Yandaki fotoğrafta görülen kişinin ismi Kadir. Yaşadığı yerde ona Mercedes Kadir diyorlar. Akli dengesi yerinde değil ve bütün gün üstünde dolaştığı önünde Mercedes arması olan sopayı Mersedes'i zannederek yaşıyor. Biraz araştırdım, meğer gazetelere bile çıkmış. Sosyal medyada çok paylaşılmış ve bir anda Türkiye'nin gündemine gelen 'Mercedes Kadir', lakabıyla, önce Malatyalıların ona gösterdiği sevgiyle ve sonra da sosyal medyada hakkında yapılan yorumlarla adeta tüm ülkenin sevgilisi durumuna gelmiş. Deli denmesine bakmayın, Malatyalılar bu kelimeyi tamamen küçümsemeden uzak, sevgi ve samimiyetle kullanıyorlar
Asıl ismi Fatih ama yaşadığı şehirde herkes ona Mersedes Kadir diyor. Çünkü, muhtemelen en büyük hayali olan, Mercedes adını verdiği birkaç metre uzunluğunda olan bir sopanın üstünde bütün gün şehirde dolaşıyor.. Malatya büyük bir şehir ancak Kadir'in Mersedes hayalini ve deliliğini her şeyiyle sahiplenmiş durumda. Örneğin, Kadir trafik ışıkları kırmız olduğunda duruyor, arabasını park ediyor, diğer arabalar trafikte onu görünce, ona yol veriyor, ona göre arabasını park ediyor. Koskoca şehir o "Mersedes"in ve Kadir’in farkında! Kadir zaman zaman sopasını, pardon arabasını Mercedes servisine götürüyor, ustalar bütün ciddiyetleriyle arızaları anlatıyor, hatta yalandan da olsa tamir etmiş gibi davranıyor.
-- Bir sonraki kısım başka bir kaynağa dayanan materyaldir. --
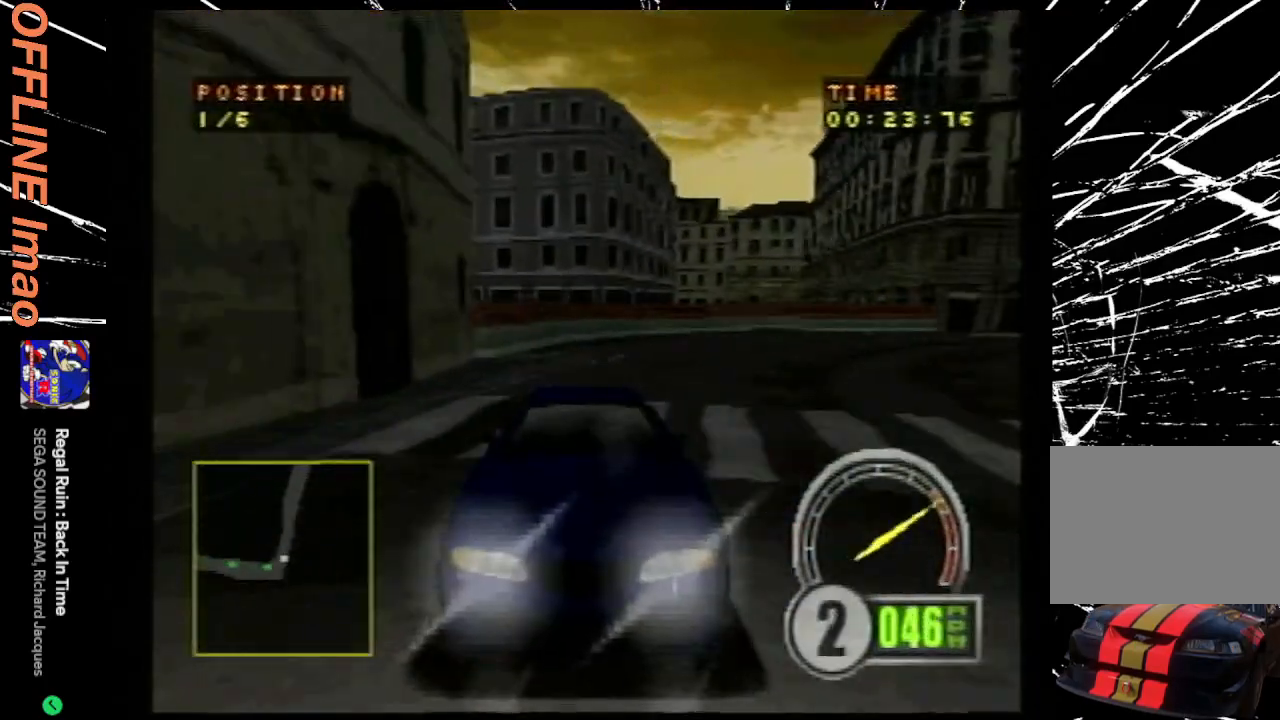
{"buttons": ["CROSS"], "events": [[100, "R2", "up"], [167, "DPAD_RIGHT", "down"], [267, "DPAD_RIGHT", "up"]]}
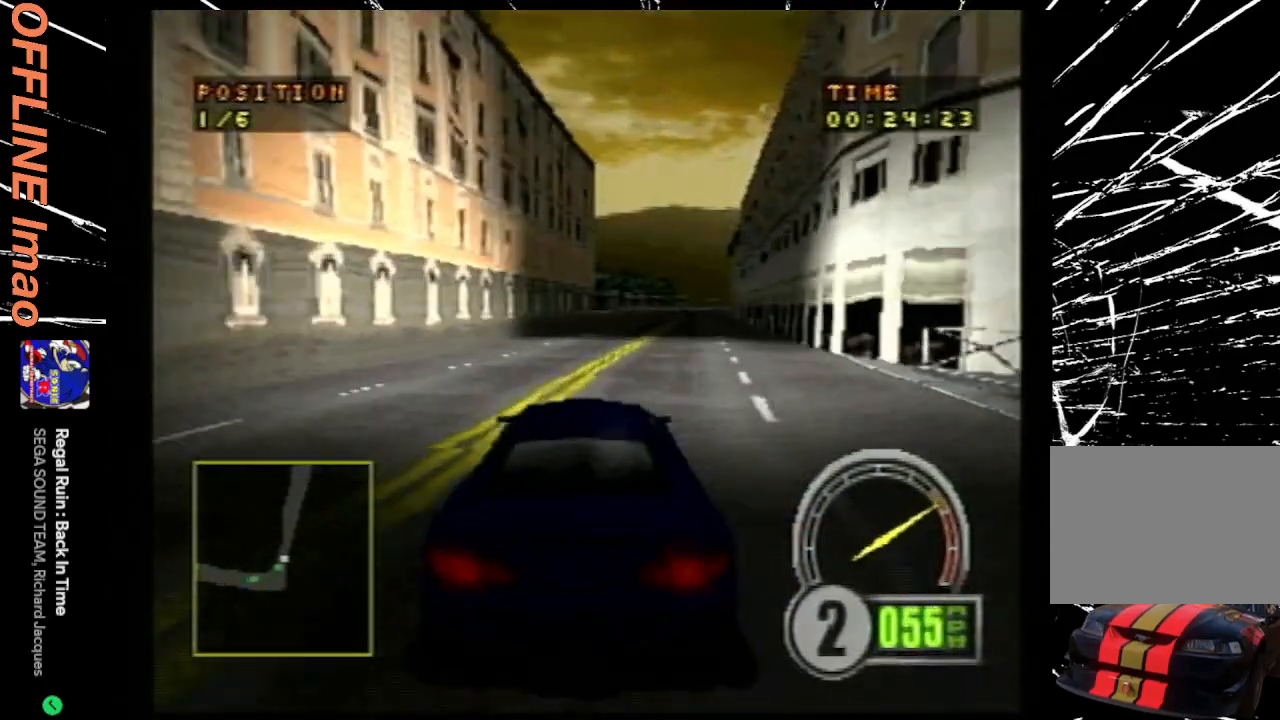
{"buttons": ["CROSS"], "events": [[133, "DPAD_RIGHT", "down"], [333, "DPAD_RIGHT", "up"]]}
Hata, bir usta sopaya teyp takmış, başka biri de bir ayna ve Mercedes arması takmış Kadir’in sopasına… Kadir’de çok mutlu olmuş ve bütün gün havalı havalı dolaşıyormuş..
Şehir öyle benimsemiş ki Kadir’i, Malatya Emniyet Müdürlüğü Trafik Tescil Denetleme Şubesi tarafından bir ruhsat bile verilmiş. Ruhsatta da aracın rengi odun sarısı olarak belirtilmiş ve 44 MK 444 numaralı plaka verilmiş. MK’nn açılımı da muhtemelen Mercedes Kadir’in kısaltılmışı… Bu plakaya trafik polisleri yanlış yere park ettiğinde ya da 'çok hızlı yaptı’ diye Kadir'e ceza bile yazıyorlarmış. Öyle ki, zamanı geldiğinde muayeneye bile gönderiyorlarmış. Daha önceleri polis Kadir’i çevirip “Ehliyetin nerede?” diye sorduklarında, “ Evde kaldı” cevabını veren Kadir’e, polisin ehliyet, ruhsat ve kasko da hazırlandığı söyleniyor.
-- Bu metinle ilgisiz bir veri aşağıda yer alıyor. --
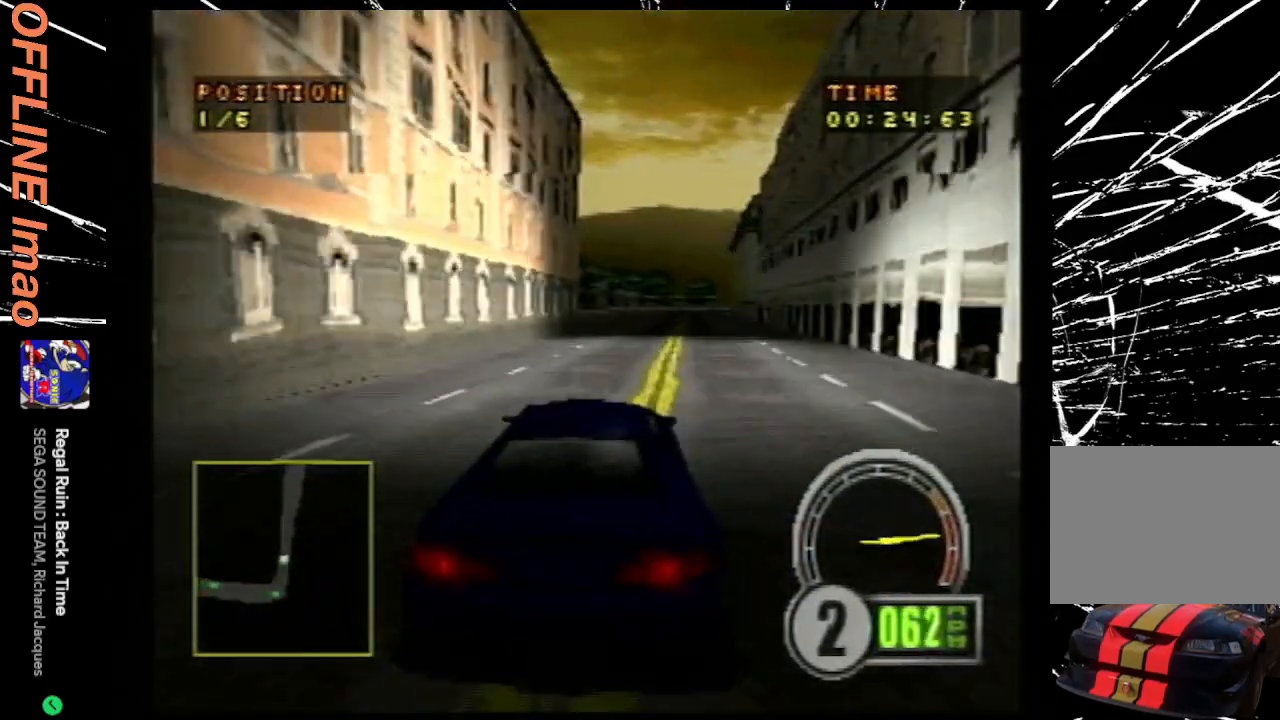
{"buttons": ["CROSS"], "events": [[133, "DPAD_RIGHT", "down"], [300, "DPAD_RIGHT", "up"]]}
Bir koca şehir olan Malatya, Kadir'in hikâyesini onunla birlikte yaşıyor.
Kadir'in başka bir hikâyesi de hayli komiktir.
Kadir bir gün arabasını servise götürmüş ve sorunlarını söylemiş. Usta almış arabasını ve "2 gün sonra gel" demiş. Kadir 2 gün sonra gitmiş. Usta arabanın daha olmadığını söylemiş. Kadir ertesi gün gitmiş. Usta yine olmadığını söylemiş. Kadir ertesi gün yine gitmiş. Usta arabanın hâlâ olmadığını söyleyince "YETER ARTIK ULAN, VERİN ARABAMI KAÇ GÜNDÜR EVE YÜRÜYEREK GİDİYORUM…" demiş...
Modern şehirlerin; bazı insanların sopayla, sapanla, satırla birbirlerini kovalayan, hatta doğrayan, ateşli silahlarla çoluğunu, çocuğunu katlederek, güpegündüz sokaklarda sağa sola ateş eden magandalarla, şehir eşkıyalarıyla dolu şehirlere dönüşmesini gördükçe, izledikçe, Kadir’in bu hikayesi çok hoş geliyor insanın kulağına.. İşin ironisi de burada aslında. Keşke her şehirde böyle ‘deli’ olsa diyor insan..
../..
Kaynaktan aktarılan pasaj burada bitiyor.